There are so many ways that the game could have rolled the dice a bit more. You only have to look at games like Slay the Spire to see how the player perks, and which ones you choose to unlock, can be utterly different each time. Sure, it plays into the hands of RNG, but 50 Years needed a little of this magic sauce to make a playthrough feel different from the last, and keep you around for weeks rather than days.
You only have to look at the screenshots to know that 50 Years is also a bit of an ugly duckling.
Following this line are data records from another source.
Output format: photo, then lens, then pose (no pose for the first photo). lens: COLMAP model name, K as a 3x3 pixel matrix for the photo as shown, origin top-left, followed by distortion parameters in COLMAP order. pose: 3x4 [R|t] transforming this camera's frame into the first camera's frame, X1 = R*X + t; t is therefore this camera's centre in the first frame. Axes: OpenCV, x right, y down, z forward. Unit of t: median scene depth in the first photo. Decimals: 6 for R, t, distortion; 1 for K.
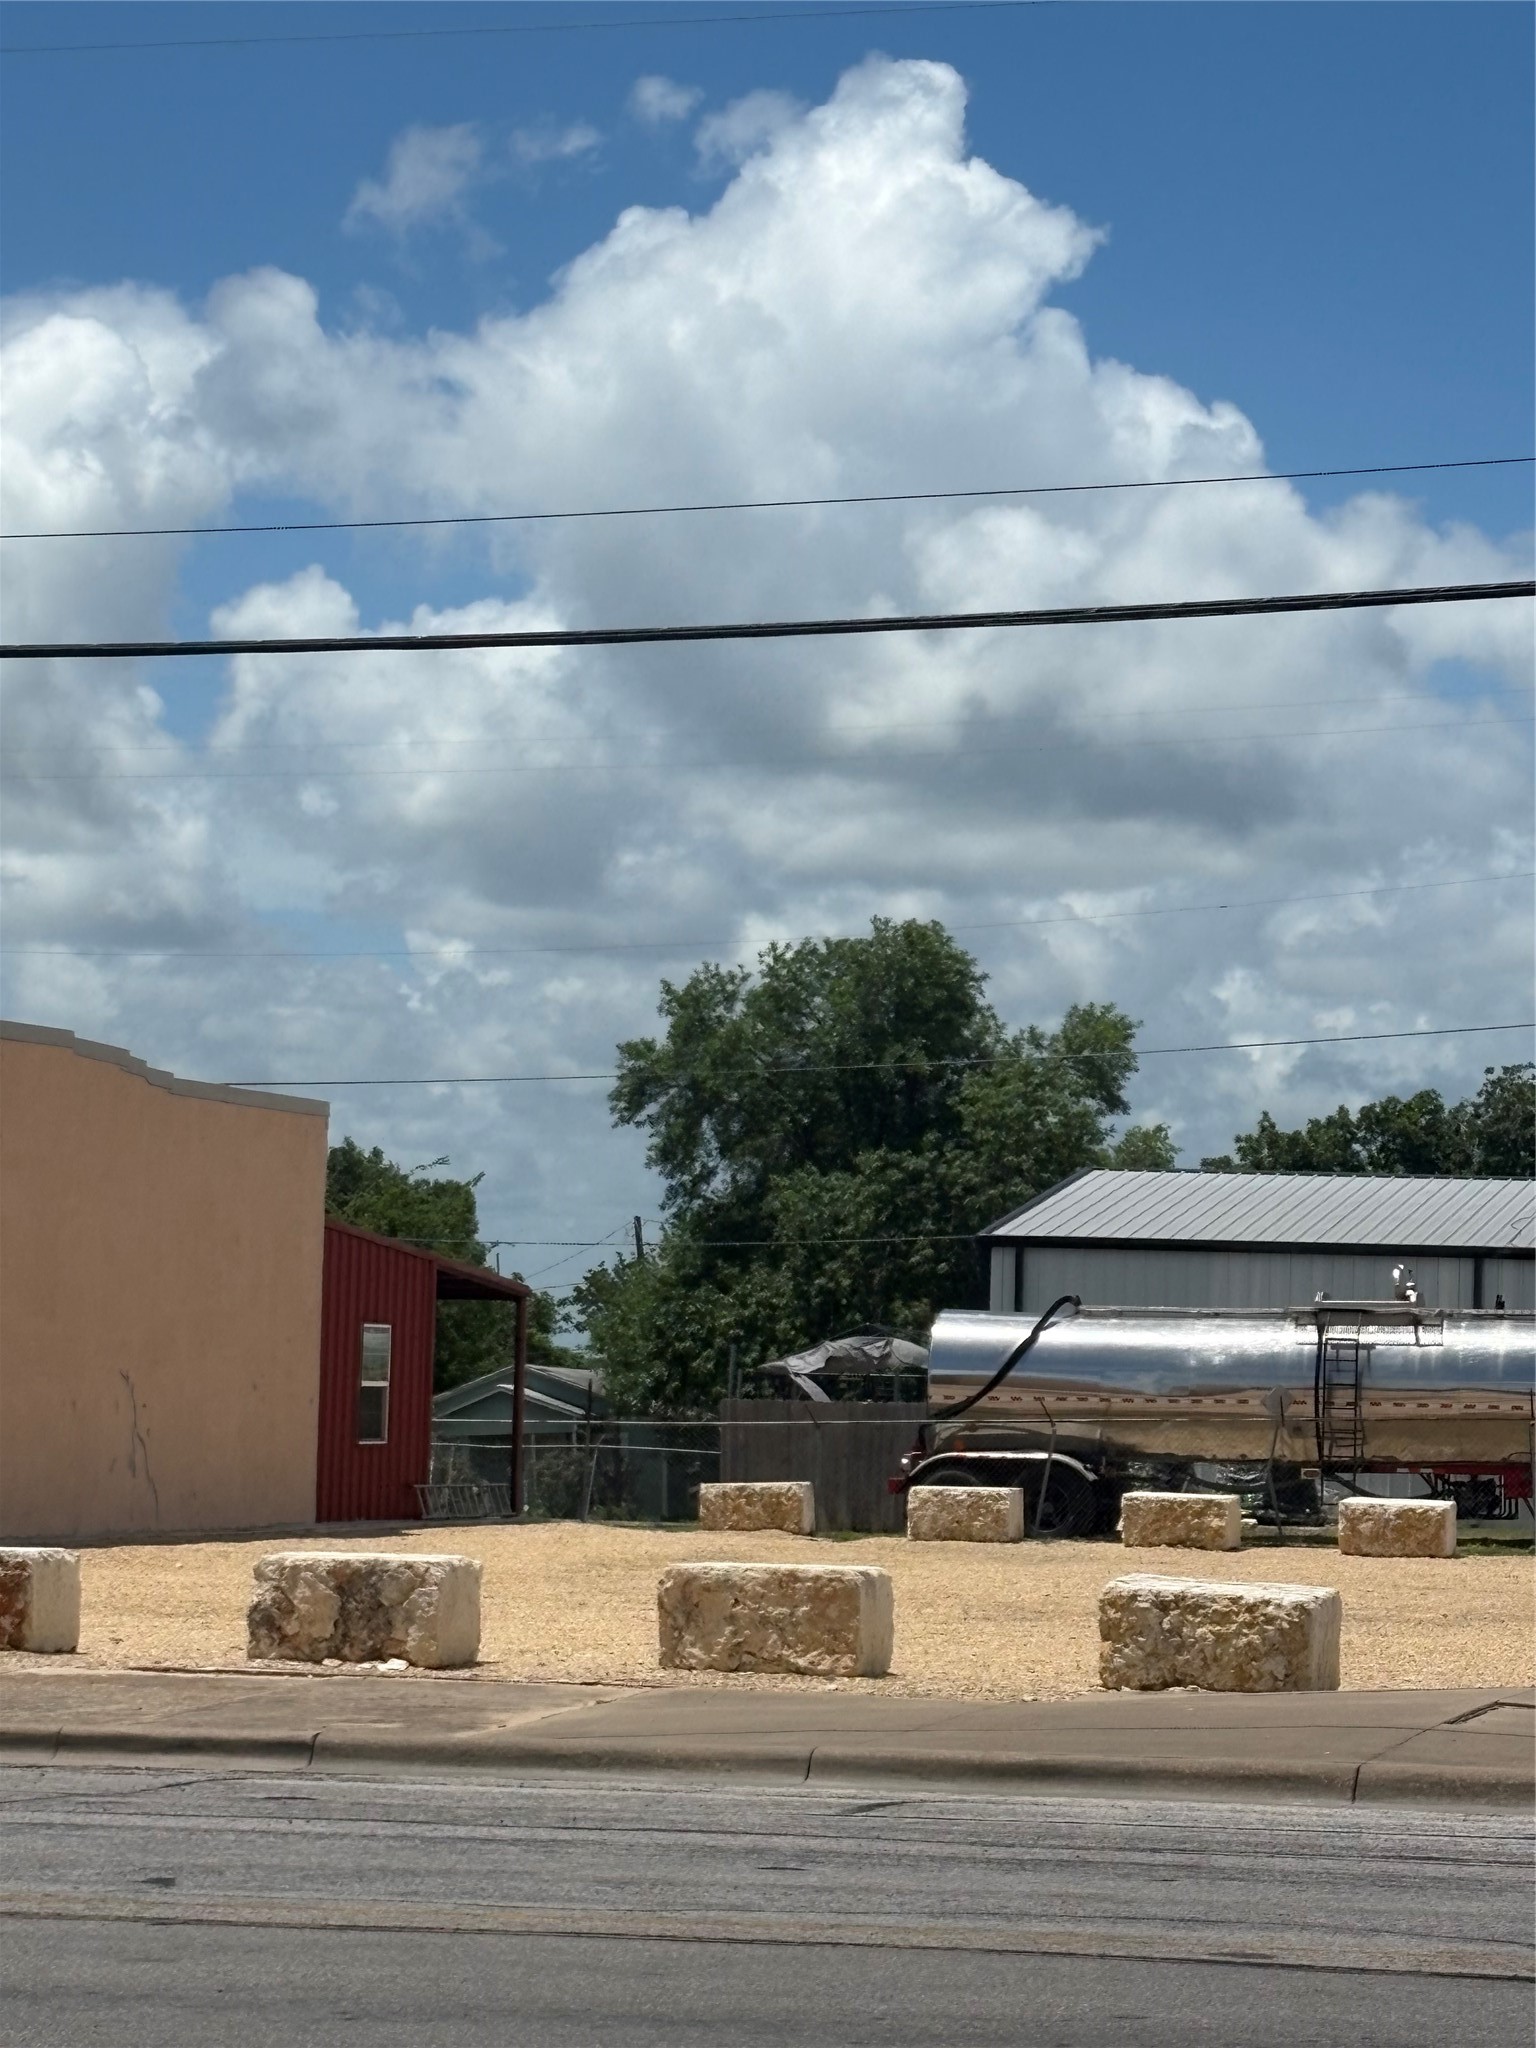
lens RADIAL K [[5949.2, 0, 709.8], [0, 5949.2, 1018.7], [0, 0, 1]] dist [0.150800, 0.000000]
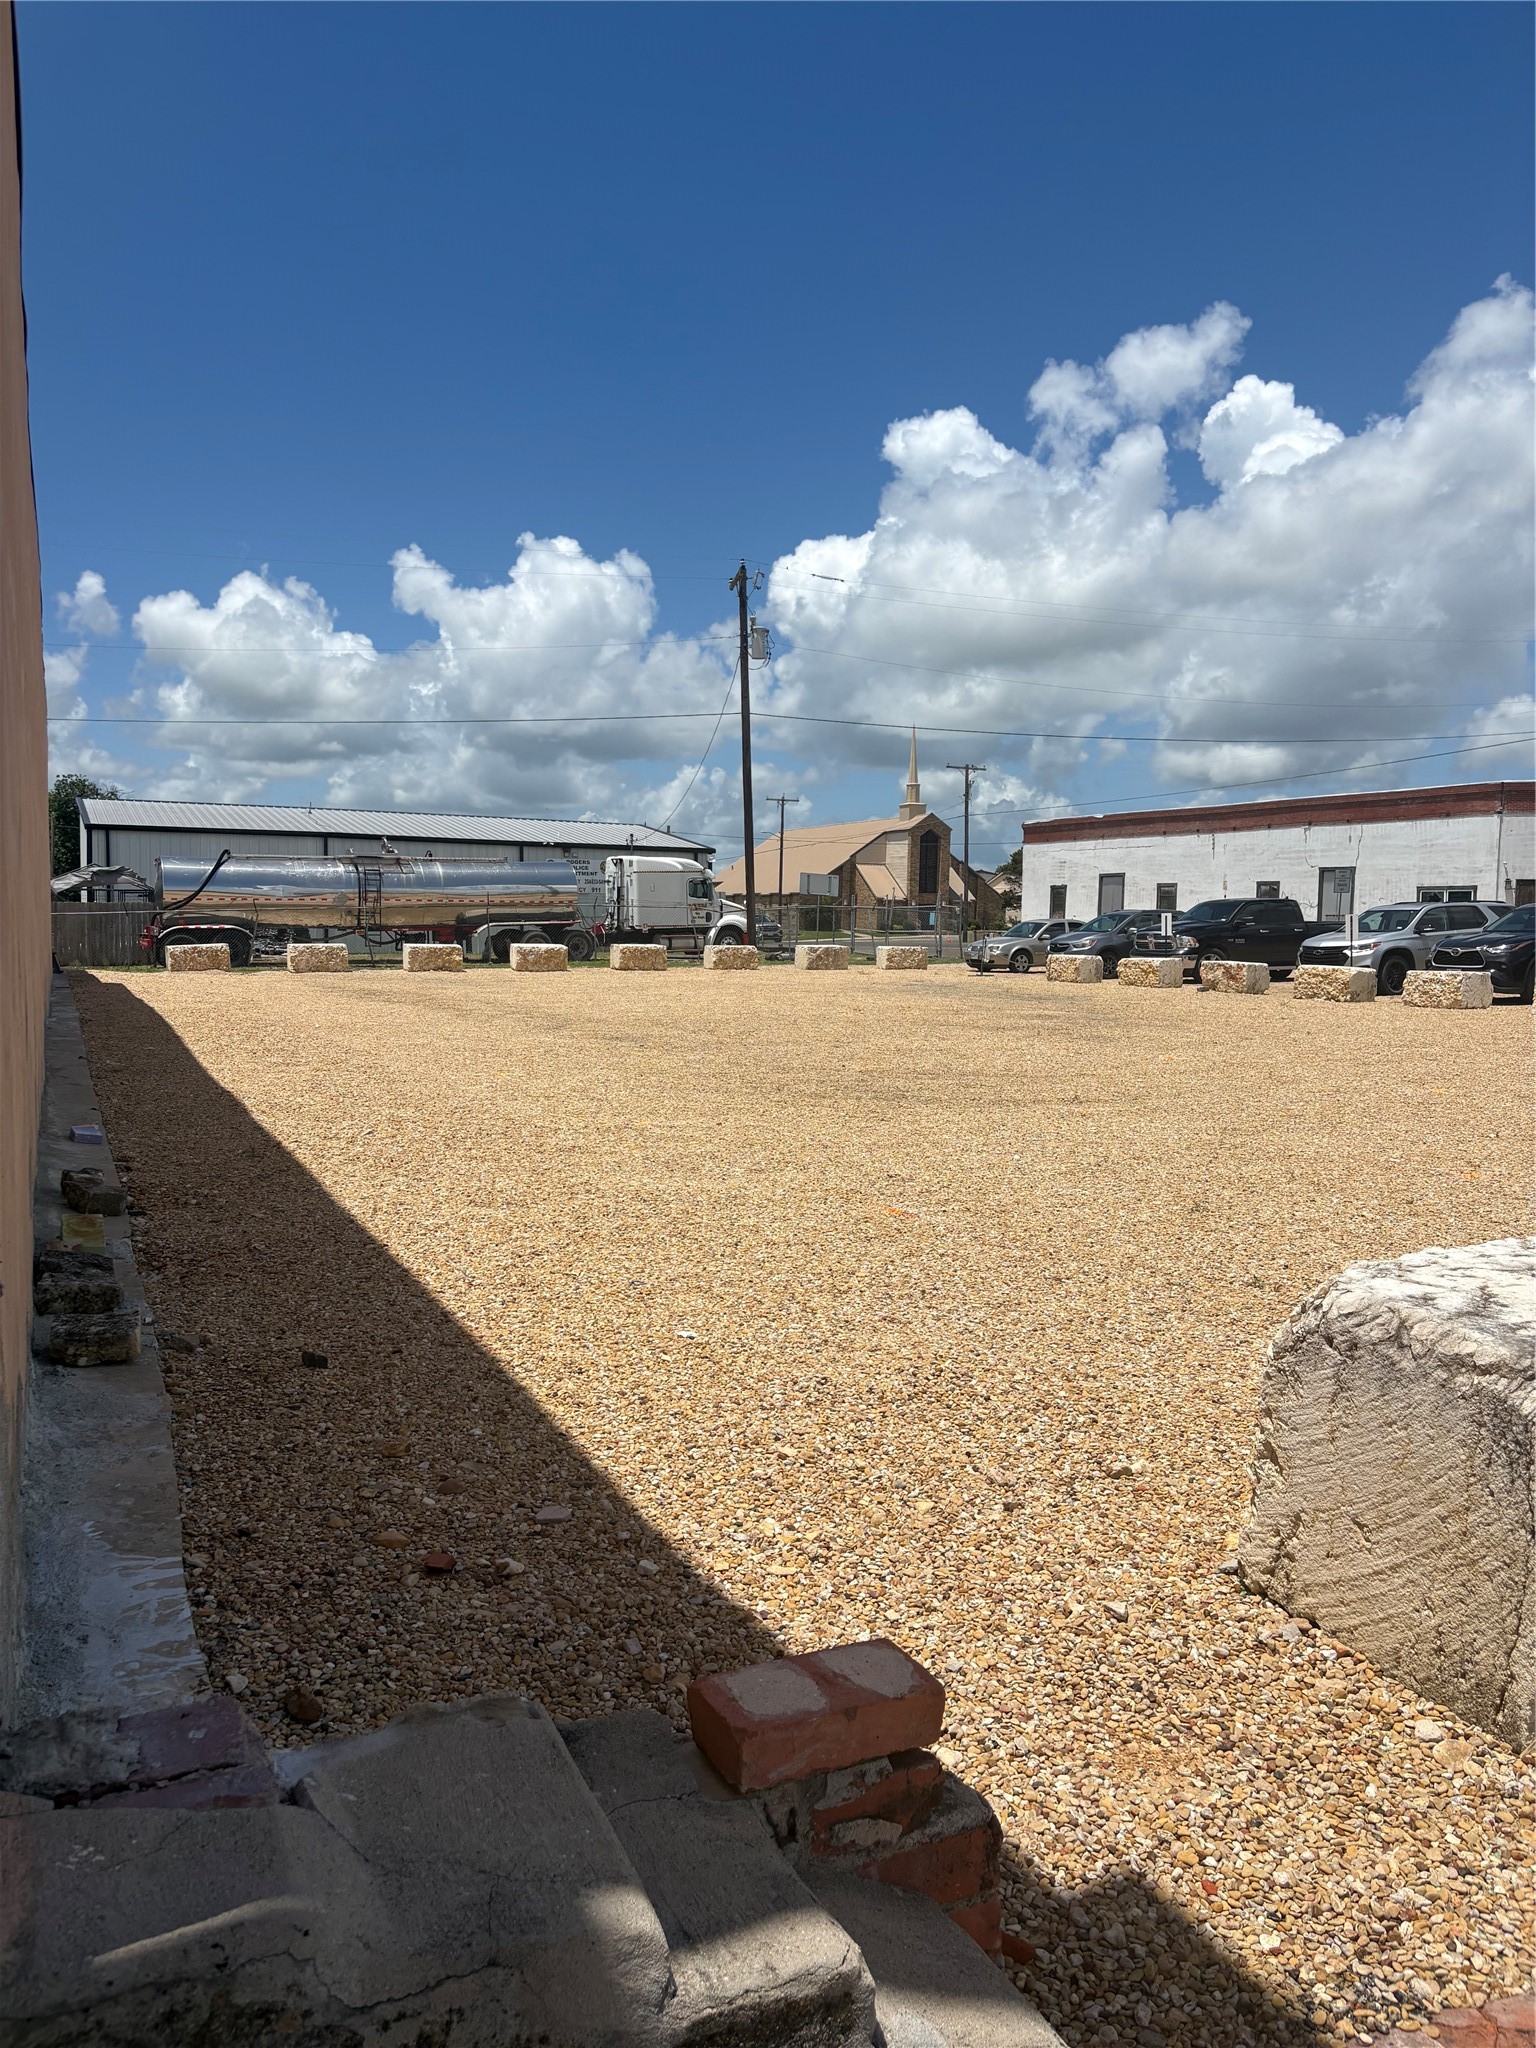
lens RADIAL K [[1548.5, 0, 749.7], [0, 1548.5, 1030.8], [0, 0, 1]] dist [0.047359, -0.062301]
pose [[0.755400, -0.065865, 0.651945, -0.178824], [-0.029613, 0.990487, 0.134380, 0.035331], [-0.654595, -0.120817, 0.746263, 0.536525]]
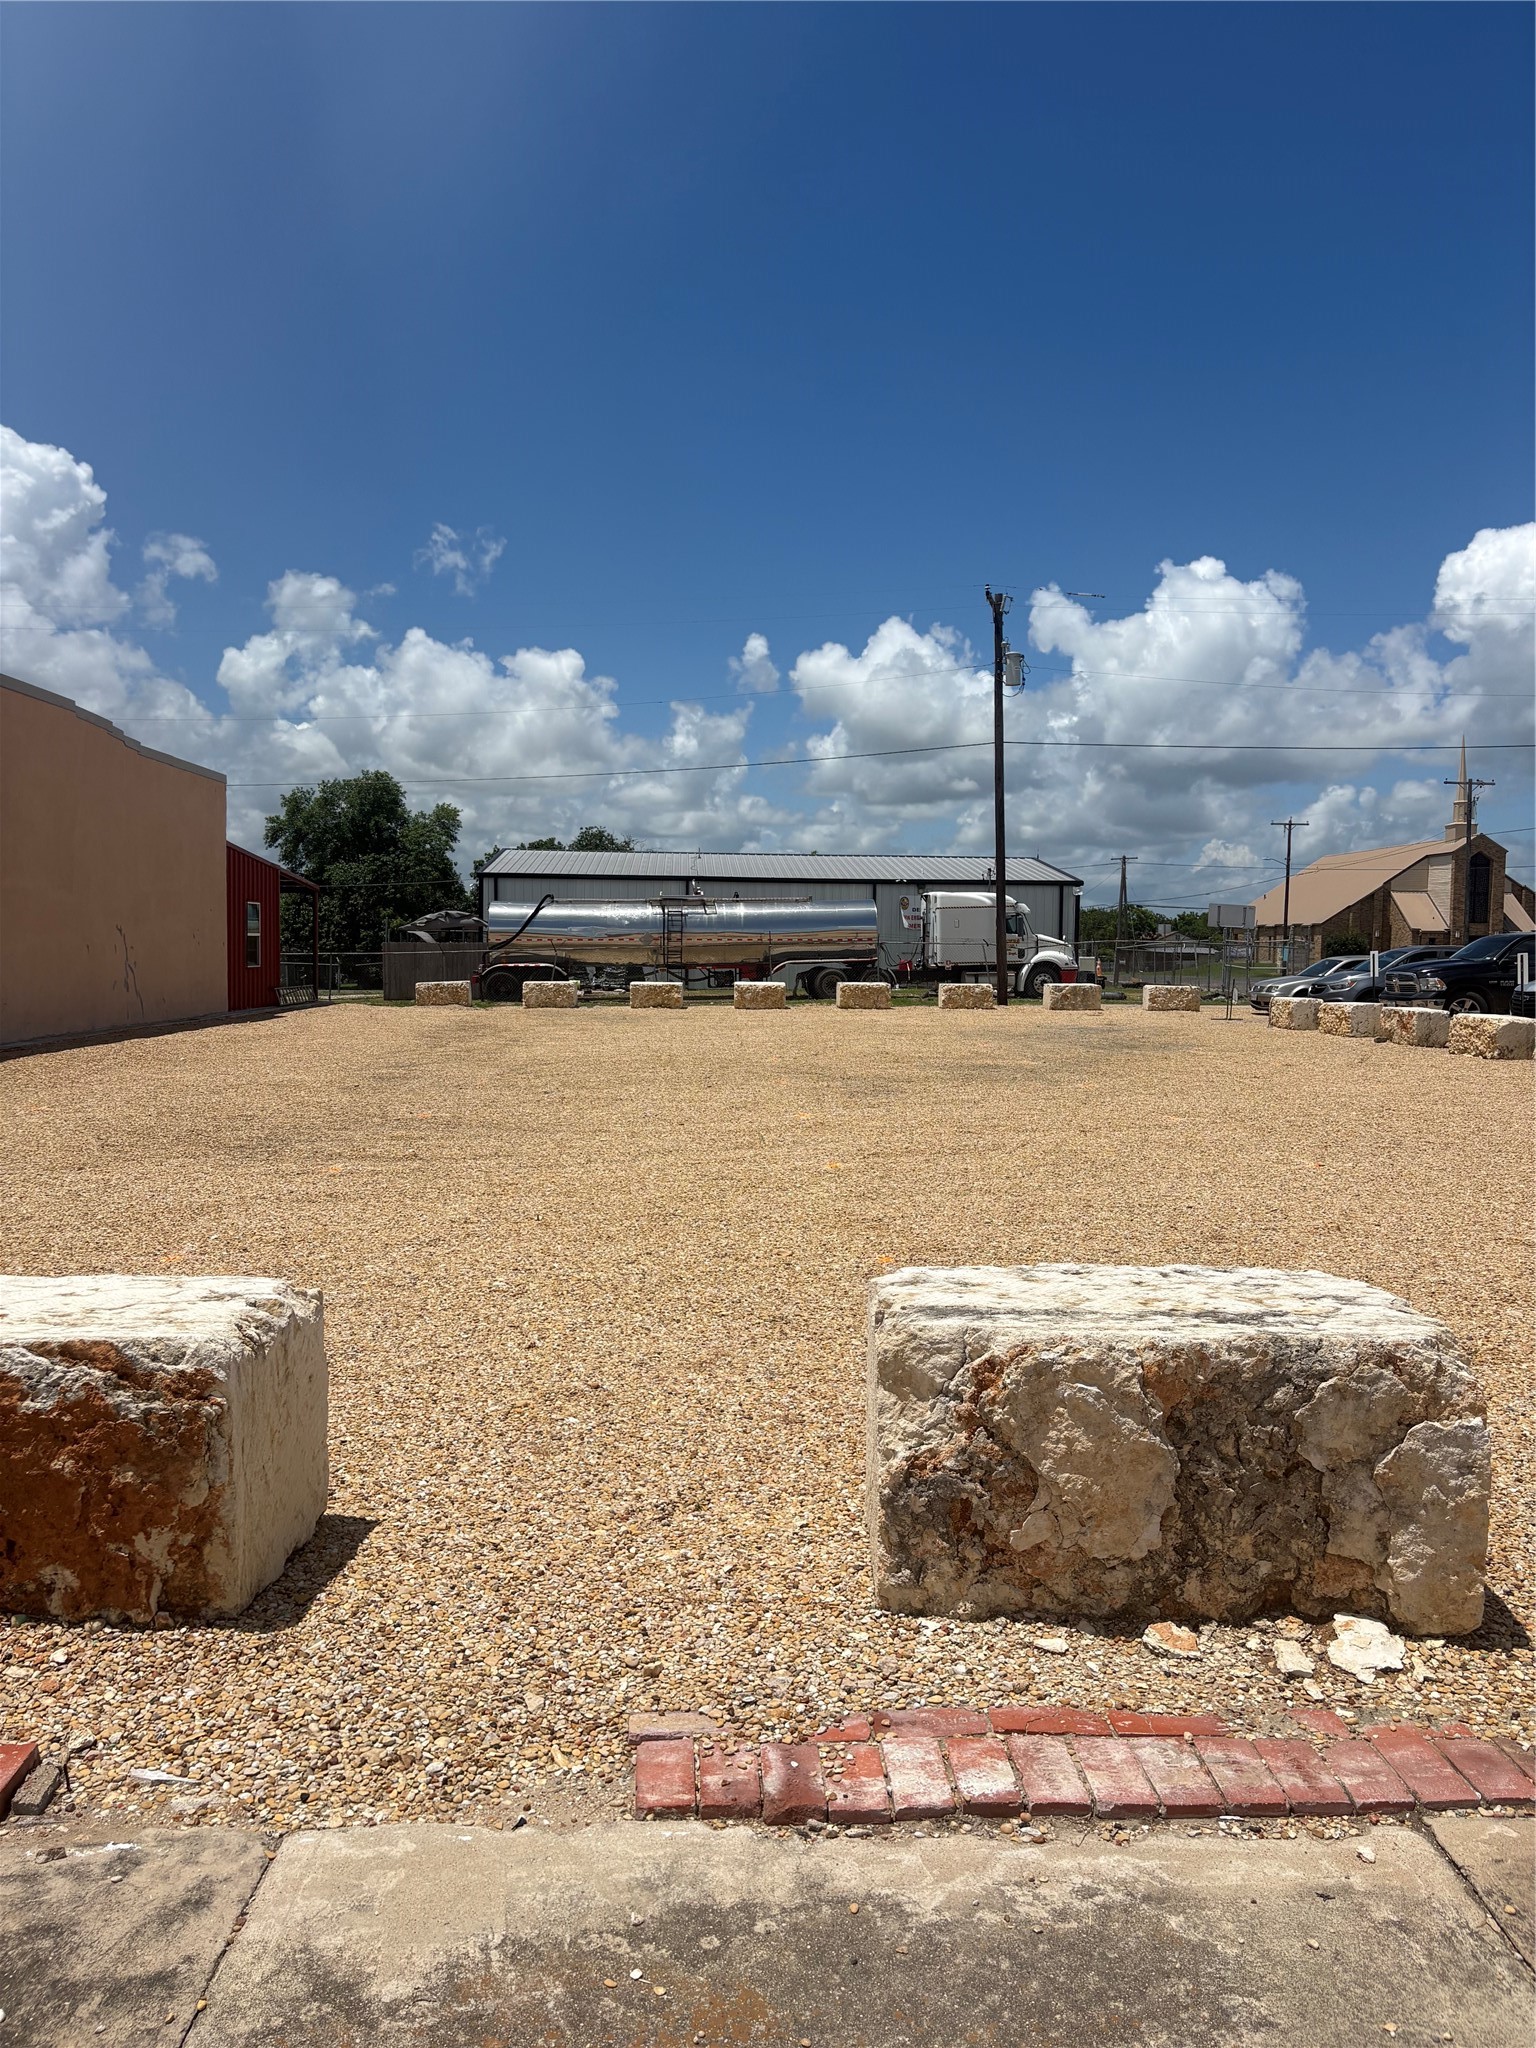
lens RADIAL K [[1548.5, 0, 760.0], [0, 1548.5, 1029.4], [0, 0, 1]] dist [0.047359, -0.062301]
pose [[0.948463, -0.035959, 0.314842, -0.057958], [-0.001870, 0.992889, 0.119032, 0.031090], [-0.316883, -0.113486, 0.941651, 0.469231]]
If we’re being kind, it’s functional, reminding us a lot of indie, Kongregate-style games that we used to chew through on a lunchbreak on PC. That’s not to say 50 Years is unclear, though: the creaky art style is an aesthetic thing, and it just means a drop in immersion and production value.
The mouse cursor, ported directly over to console, is more of a deal-breaker, however. It’s slow and fiddly, and when the late-game hits and you have lots of troop options, it becomes cumbersome. Some of the buttons can get quite small, and you wish it had been optimised a little better for a controller. Still, 50 Years is deliberately simple, so you’re not diving into menu after menu with your tiny mouse cursor.
For a budget £4.19, though, it might make everything moot. 50 Years is one of those games that can sit in your library, ready to be turned on for a cheeky 20 minutes. If your Rocket League mates aren’t quite ready for a match, pop on 50 Years and you’ll get a sweet, sweet hit of intricate optimisation.
It may be ugly, it may be a clear PC port, but 50 Years on Xbox can be a budget-priced addiction machine if you let it. It somehow manages to cram the joys of Civilisation into a twenty-minute game, and then has the gall to make it more-ish. We’ll take a prettier and slightly more varied version for the sequel, but for now 50 Years is well worth settling on.